Recent years have seen far more variety in the subjects that comics take on. In addition to his 2006 nomination for American Born Chinese, Gene Yang was also shortlisted for a National Book Award for his pair of books, Boxers and Saints, set during the turn of the 20th-century nationalist uprising that saw many non-desirables violently expelled from China. Lauren Weinstein’s webcomic about being an artist and a mother won the Slate Cartooning Prize in 2018. Josh O’Neill curated more than 100 works by as many artists to create Little Nemo: Dream Another Dream, a tribute to the seminal early 20th-century newspaper cartoonist, Winsor McCay. And in 2016, Nate Powell became the first cartoonist ever to win a National Book Award for the last volume of March, a three-part biography of the late US civil rights leader and congressman, John Lewis.

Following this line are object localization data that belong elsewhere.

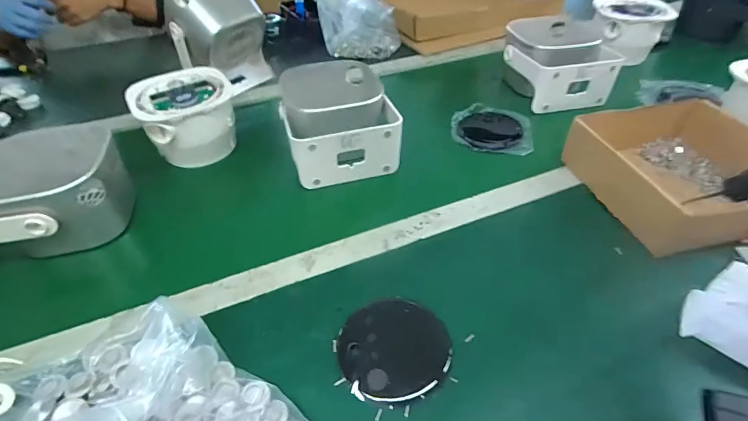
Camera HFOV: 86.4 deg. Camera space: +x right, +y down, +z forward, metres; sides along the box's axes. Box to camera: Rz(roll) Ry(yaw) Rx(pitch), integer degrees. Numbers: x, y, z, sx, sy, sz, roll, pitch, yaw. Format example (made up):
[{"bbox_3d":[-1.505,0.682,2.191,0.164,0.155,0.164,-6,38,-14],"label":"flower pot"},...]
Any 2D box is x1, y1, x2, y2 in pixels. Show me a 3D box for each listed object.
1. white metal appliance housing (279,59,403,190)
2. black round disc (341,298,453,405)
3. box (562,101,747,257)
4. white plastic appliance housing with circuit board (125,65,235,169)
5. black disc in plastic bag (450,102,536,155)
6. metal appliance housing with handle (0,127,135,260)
[{"bbox_3d":[-0.056,-0.144,0.600,0.151,0.100,0.182,-12,45,-11],"label":"white metal appliance housing"},{"bbox_3d":[0.017,0.127,0.375,0.098,0.008,0.098,-1,43,1],"label":"black round disc"},{"bbox_3d":[0.382,-0.058,0.505,0.189,0.066,0.210,-10,44,-8],"label":"box"},{"bbox_3d":[-0.285,-0.142,0.618,0.143,0.101,0.129,-25,49,-23],"label":"white plastic appliance housing with circuit board"},{"bbox_3d":[0.194,-0.137,0.658,0.123,0.011,0.132,7,44,9],"label":"black disc in plastic bag"},{"bbox_3d":[-0.408,-0.014,0.494,0.191,0.114,0.150,-9,44,-8],"label":"metal appliance housing with handle"}]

Today, comics have shredded their reputation as mere vehicles for fantasy and science fiction. Indeed, much of their work in this area is now the remit of Hollywood blockbusters and their endless sequels. Once again, comics present a far wider and more diverse scope of subjects and ideas, rereadings of history, and the exploration of specific areas of human knowledge, emotion, experience, and wisdom. Cartoons, comics, graphic novels have reclaimed their proper role as a uniquely potent and accessible medium, and art form—ancient and ever-evolving.